Bei der Bank bekam ich kein Geld, weil ich keine griechische Steuernummer habe. Ich habe aber von dem Konto öfter Geld abgehoben, sagte ich. Im Bankbuch ist zu sehen, dass ich eine Vollmacht habe. Das spielt keine Rolle, sagten sie. Sie könnten mir das Geld nicht geben. Neue Regeln. Etwas bedrückt fuhr ich nach Hause, gerade rechtzeitig für mein Gespräch mit A. Wir füllen die Lücken in der Erzählung. Jetzt kann er plötzlich ganz neue Details beitragen. Wir sind konzentriert. Innerhalb von einer Dreiviertelstunde kritzle ich acht A5-Seiten voll.

Per Mail der Bescheid, dass das Tanzfestival Anfang Mai abgesagt wird. Außerdem sehe ich, dass mein Flug von Athen nach Kopenhagen am 2.April eingestellt wurde. Ich habe noch keine Mail dazu bekommen.

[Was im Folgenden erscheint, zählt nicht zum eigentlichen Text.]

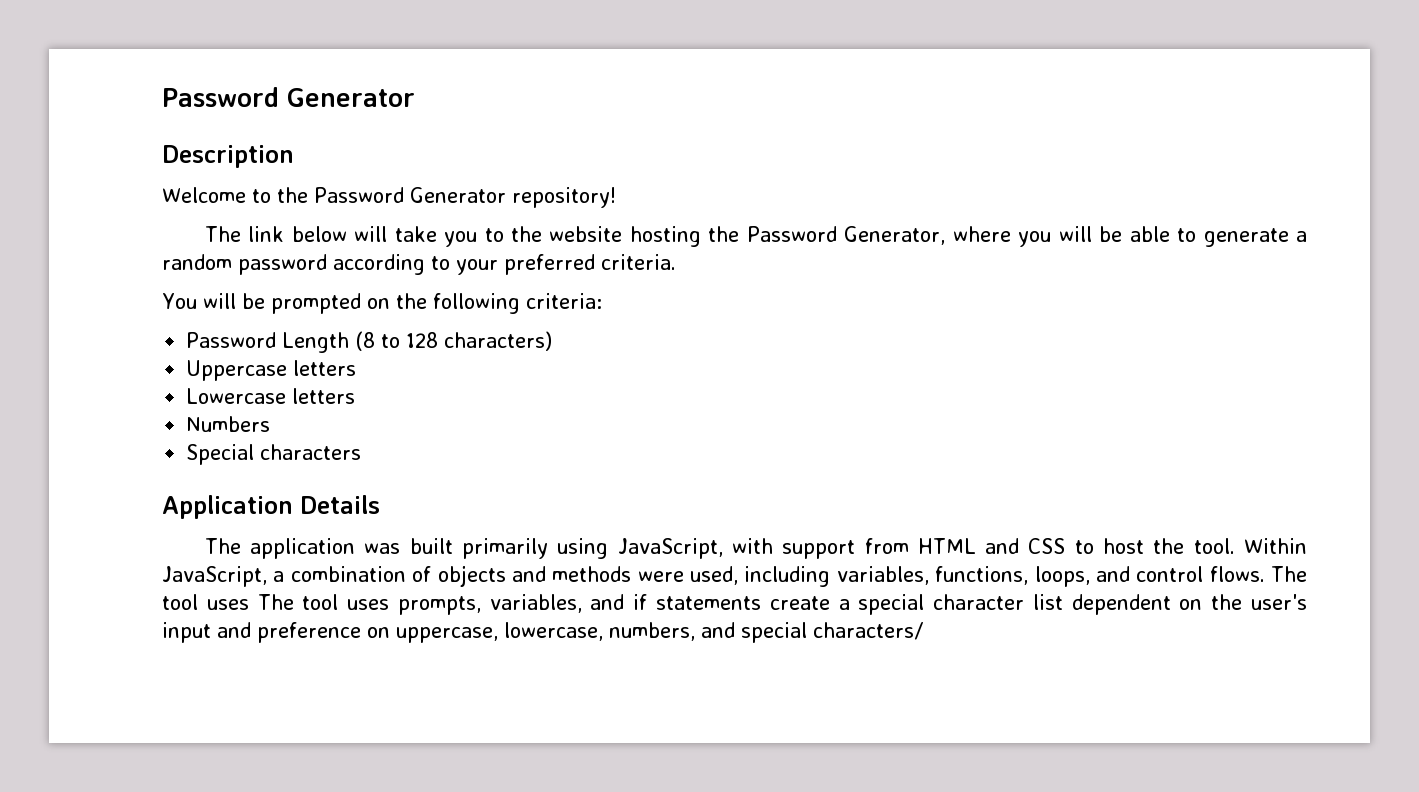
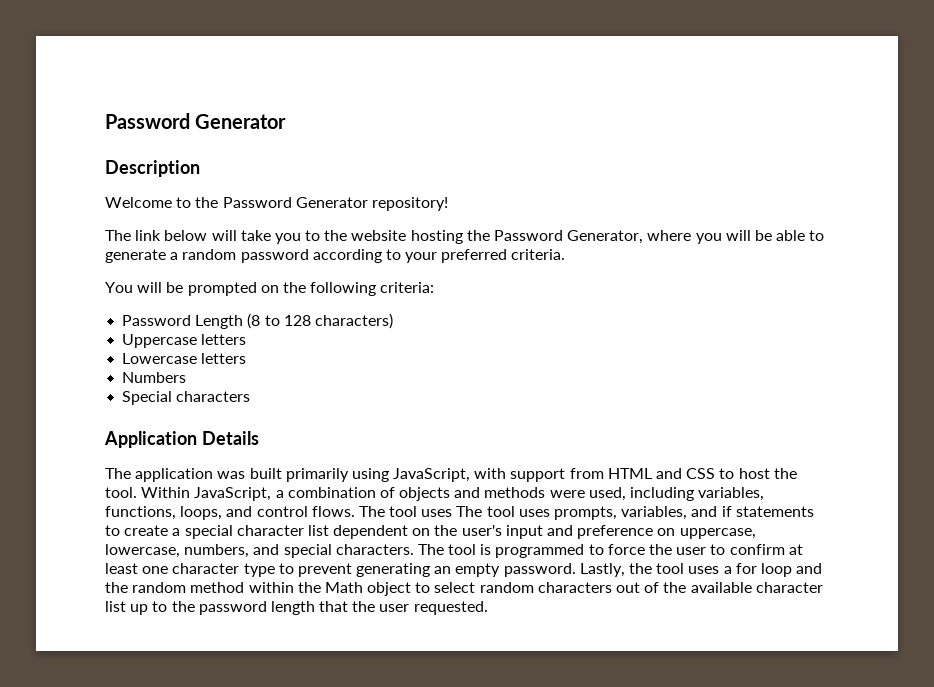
(761, 603) none -> [105,525,120,536] to
[813,622,923,640] characters/ -> [335,544,803,558] [105,563,823,577] [105,582,823,596] [105,601,488,615] characters. The tool is programmed to force the user to confirm at least one character type to prevent generating an empty password. Lastly, the tool uses a for loop and the random method within the Math object to select random characters out of the available character list up to the password length that the user requested.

Die Buchung vom 19.März ist schon verschwunden, ich habe aber keine Bestätigung erhalten, dass das Geld auf die Kreditkarte zurückerstattet wird. Wie lange werde ich hierbleiben müssen? Könnte ich über Stockholm zurückfliegen? P beruhigt mich: "Ich halte die Stellung. "Ihre Kurse werden jetzt auch abgesagt. Einkommmenseinbrüche. Wie sollen wir das schaffen? Denke an den zweiten Weltkrieg, die sogenannte "schlechte Zeit". Am Dorfeingang verkauft ein Mann von einem Lastwagen große Säcke mit Kartoffeln und Zwiebeln.

Unter dem Dach auf meinem Meditationskissen sitzend arbeite ich am A-Text, halte mich lange an einfachen Formulierungen auf. Zum Mittagessen Linsensuppe, die ich vorgestern gekocht habe, und geröstetes Brot mit Olivenöl und Ladotiri. Es ist kalt draußen, obwohl die Sonne scheint. Ich esse im Haus.

Später schreibt P, dass sie sich schlecht fühlt. Sie hat angefangen zu husten und hat einen Druck auf der Brust. Außerdem ist ihr schwindlig. Kein Fieber, aber es ist ihr kalt. Ich hoffe, dass es nur eine Erkältung ist oder eine mentale Geschichte. Gestern, als ich bei meinem Spaziergang bergauf ging, bildete ich mir ein, dass ich Atemnot hatte.

Ein sonniger, aber windiger Spaziergang zum Drachenberg. Setze mich auf einen Stein und male die Felsen, die Bewachsung, den Himmel. Eine schöne Stunde. Ich öffne den kleinen Kapellenschrein im Felsen, schaue mir die Marienbilder an, rieche an den Weihrauchklumpen, untersuche die verschiedenen Lichthalter. Gehe zurück, überwältigt von dem saftigen Grün, das jetzt überall dominiert. Und die Lämmer, die ihre Sprünge machen, als wären sie mit reiner Lebensfreude angefüllt.

An Giorgos schrieb ich eine WhatsApp-Mitteilung, dass mir nicht nach Gesellschaft sei. Ihm auch nicht. Wir bleiben beide zu Hause und arbeiten. Ohne die Katzen wäre es ein wenig einsam. Sie bringen Wärme ins Haus.